CONSIGNE A:
Mettez à jour les enregistrements en commençant à la ligne qui contient « pose: elev=322.6 azim=28.8 » et en allant jusqu'à la fin des enregistrements : remplacez « elev » par « elevation » sans rien modifier d'autre. Ne reproduisez pas les images dans votre réponse.
***
Bilan mitigé de la tournée de Condoleezza Rice

Conférence de presse de Condoleezza Rice, secrétaire d'Etat américaine, le 22 février à Ryad (Arabie Saoudite).(Photo: AFP)
Conférence de presse de Condoleezza Rice, secrétaire d'Etat américaine, le 22 février à Ryad (Arabie Saoudite).
(Photo: AFP)
Après les échecs essuyés en Egypte et en Arabie Saoudite, sur la conduite à tenir à l’égard du Hamas, la secrétaire d'Etat Condoleezza Rice a été rattrapée à Abou Dhabi par les préoccupations américaines sur la cession des activités de plusieurs ports américains à une compagnie de Dubaï. Elle obtient enfin un soutien nuancé sur le dossier nucléaire iranien.

La tournée a basculé à mi parcours. Principalement consacrée lors des deux premières escales au dossier palestinien et à la question de l’attitude à adopter vis-à-vis du Hamas, elle a cédé la priorité à d’autres préoccupations. Interrompant le cours de son voyage, peut-être sous l’effet du double échec enregistré au Caire et à Ryad, la chef de la diplomatie américaine a effectué jeudi une visite-éclair au Liban pour y manifester le soutien appuyé de l’administration américaine aux opposants du président Emile Lahoud. Puis Condioleezza Rice s’est rendue à Abou Dhabi, où elle a été rattrapée par la polémique en cours dans son pays sur le rachat des activités de la compagnie P&O par une société régionale, la Dubaï Ports. Elle y a enfin reçu un soutien nuancé sur le dossier nucléaire iranien.

Succès mitigé sur ce dossier, lors de cet ultime rendez-vous fixé par l’agenda de la secrétaire d’Etat américaine. Condoleezza Rice a obtenu des six monarchies du Conseil de coopération du Golfe une déclaration de principe qui «réaffirme la nécessité de garder la région (…) libre de toute arme de destruction massive», formule habituellement utilisée pour évoquer l’arme nucléaire que les Israéliens affirment ne pas détenir. Et l’Iran n’est pas explicitement mentionné dans le texte de la déclaration finale.
***
CONSIGNE B:
D'après l'article sur la tournée de Condoleezza Rice, dans quel pays a-t-elle effectué une visite-éclair jeudi ?

ENREGISTREMENTS SOURCES:
***
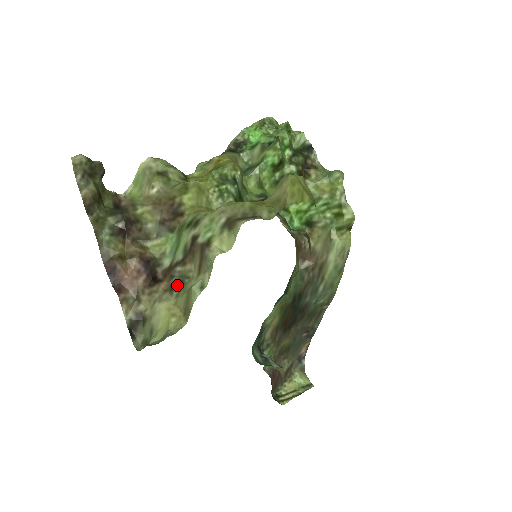
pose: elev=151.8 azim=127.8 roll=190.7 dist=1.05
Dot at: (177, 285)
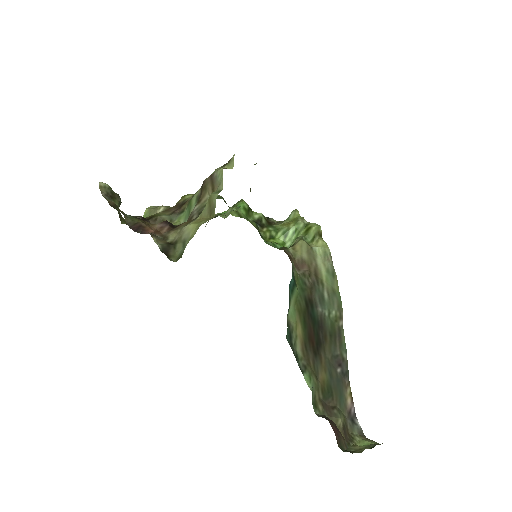
Dot at: (197, 217)
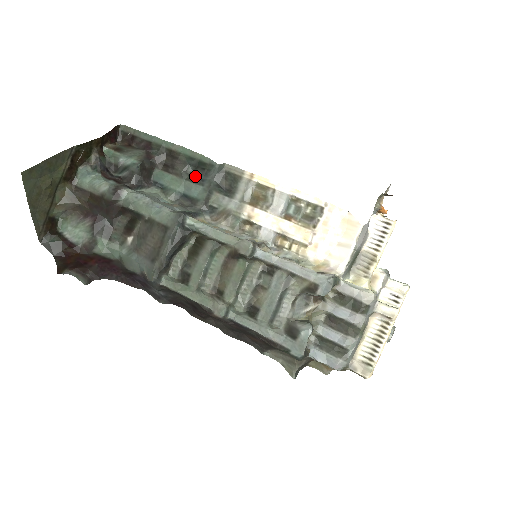
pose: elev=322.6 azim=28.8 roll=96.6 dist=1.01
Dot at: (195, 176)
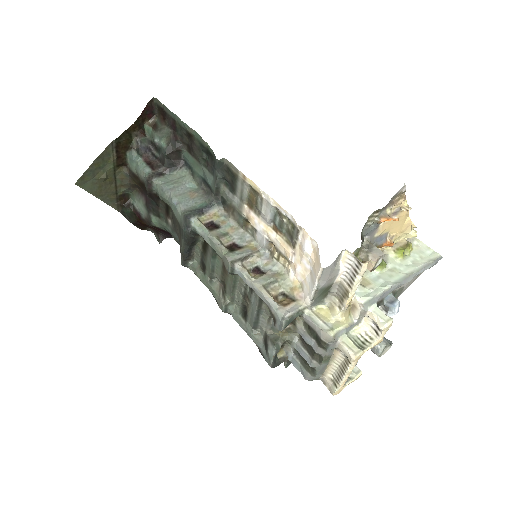
Dot at: (208, 164)
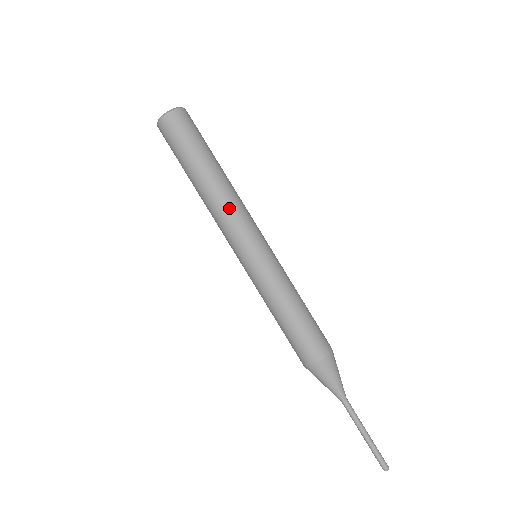
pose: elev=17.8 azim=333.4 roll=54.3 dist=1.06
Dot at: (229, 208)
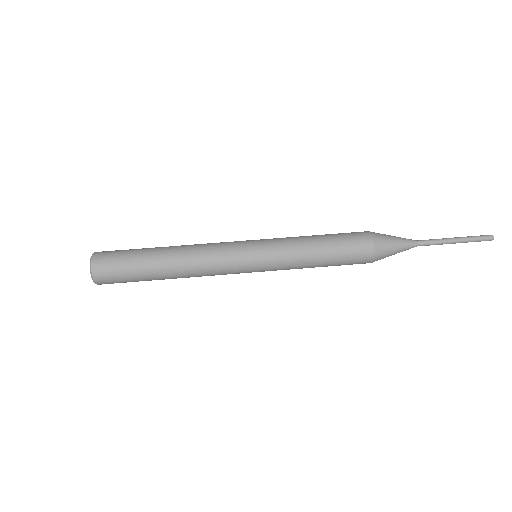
***
RÉPONSE COMPLÈTE A:
pose: elevation=322.6 azim=28.8 roll=96.6 dist=1.01
Dot at: (195, 176)
Dot at: (208, 164)
pose: elevation=17.8 azim=333.4 roll=54.3 dist=1.06
Dot at: (229, 208)

RÉPONSE COMPLÈTE B:
Au Liban.